Smart Irrigation Model Predicts Rainfall To Conserve Water
Fresh water isn’t unlimited. Rainfall isn’t predictable. And plants aren’t always thirsty.
Just 3% of the world’s water is drinkable, and more than 70% of that fresh water is used for agriculture. Unnecessary irrigation wastes huge amounts of water – some crops are watered twice as much as they need – and contributes to the pollution of aquifers, lakes and oceans.
A predictive model combining information about plant physiology, real-time soil conditions and weather forecasts can help make more informed decisions about when and how much to irrigate. This could save 40% of the water consumed by more traditional methods, according to new Cornell research.
“If you have a framework to connect all these excellent sources of big data and machine learning, we can make agriculture smart,” said Fengqi You, the Roxanne E. and Michael J. Zak Professor in Energy Systems Engineering in the Smith School of Chemical and Biomolecular Engineering.

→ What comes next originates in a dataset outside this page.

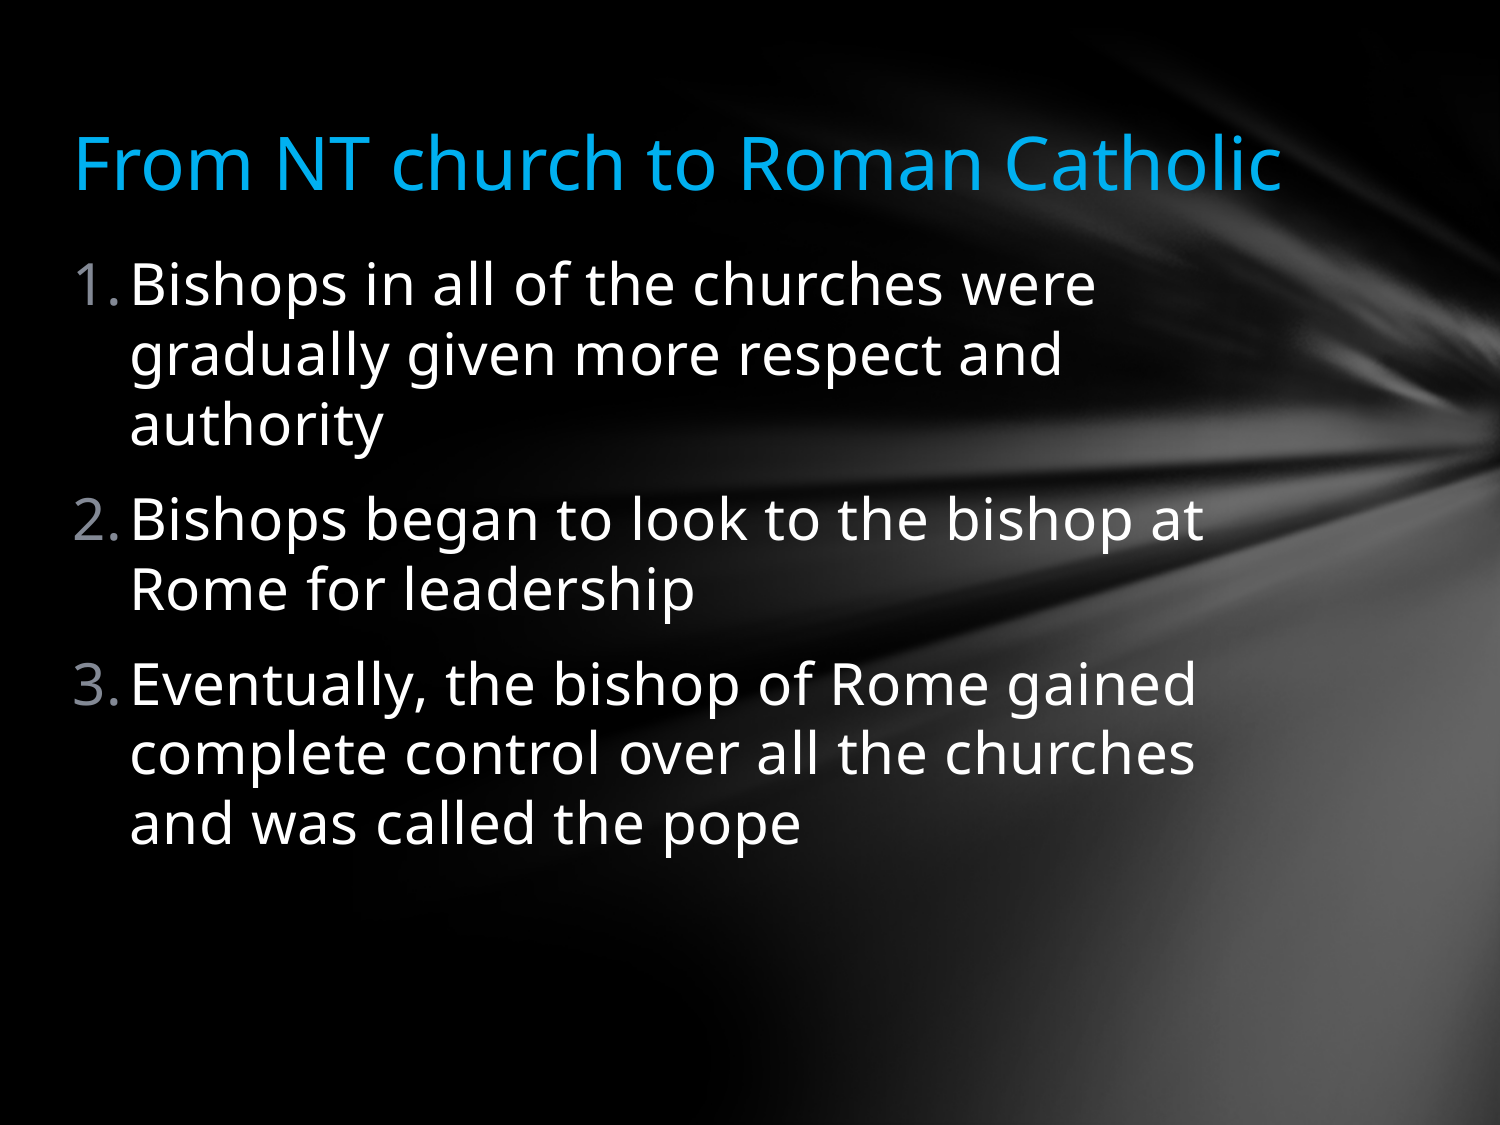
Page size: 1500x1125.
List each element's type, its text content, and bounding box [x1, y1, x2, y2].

title From NT church to Roman Catholic [57, 37, 1318, 213]
list Bishops in all of the churches were gradually given more respect and authority Bishops began to look to the bishop at Rome for leadership Eventually, the bishop of Rome gained complete control over all the churches and was called the pope [57, 239, 1318, 1015]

You is senior author of “Robust Model Predictive Control of Irrigation Systems With Active Uncertainty Learning and Data Analytics,” which published online in May in IEEE Transactions on Control Systems Technology. The paper was co-authored with Abraham Stroock ’95, the Gordon L. Dibble ’50 Professor and William C. Hooey Director of the Smith School, who is working on water conservation strategies with apple farmers in New York state and almond, apple and grape growers in drought-ridden regions of the West Coast.
“These crops, when grown in the semiarid, semidesert environment of California’s Central Valley, are huge consumers of water – one gallon of water per almond,” Stroock said. “So there’s a real opportunity to improve the way we manage water in these contexts.”
Controlling plant moisture precisely could also improve the quality of sensitive specialty crops such as wine grapes, he said.
First author of the paper is Chao Shang, a former postdoctoral researcher in the Smith School and now an assistant professor of automation at Tsinghua University.
Previously, Stroock’s group developed sensors to determine when plants are thirsty. But sensors alone are insufficient, because growers don’t need to irrigate if rain is on the way. Considering the weather prediction is better but not ideal, You said, because forecasts are often wrong, and the uncertainty of a forecast may be greater than the expected rainfall.
The researchers’ method uses historical weather data and machine learning to assess the uncertainty of the real-time weather forecast, as well as the uncertainty of how much water will be lost to the atmosphere from leaves and soil. This is combined with a physical model describing variations in the soil moisture.
Integrating these approaches, they found, makes watering decisions much more precise.
“We have to run these data-driven methods to get historical data and try to understand, historically, the accuracy of a forecast, and then we try to hedge against that uncertainty,” You said. This applies to both the time and exact location of rainfall.
In the paper, the researchers conducted a case study based on grass crops in Iowa. They found that their predictive control system used considerably less water than other methods.
A team of students is currently installing a network of valves based on this system on potted apple plants in Cornell Orchards to test it for future use. Though rainfall in New York state and the Northeast may be abundant, midsummer droughts are becoming more frequent and can be devastating. For example, the 2016 summer drought led to a nearly 50% loss of crop for non-irrigated fruit farms in New York state, according to a survey performed by Cornell and the Nature Conservancy.
“Our research on apples in New York is in the context of preparing for the future. Whereas in Washington state and California, it’s the present,” Stroock said. “They’re metering out water every day, every summer. And doing it in a way that is not optimal.”
Part of the challenge of the research is identifying the best method for each crop, and determining the costs and benefits of switching to an automated system from a human-operated one. Because apple trees are relatively small and respond quickly to changes in precipitation, they may not require weeks or months of weather data. Almond trees, which tend to be larger and slower to adapt, benefit from longer-term predictions.
“We need to assess the right level of complexity for a control strategy, and the fanciest might not make the most sense,” Stroock said. “The experts with their hands on the valves are pretty good. We have to make sure that if we’re going to propose that somebody invest in new technology, we’ve got to be better than those experts.”
The research was partly funded by the Cornell Initiative for Digital Agriculture.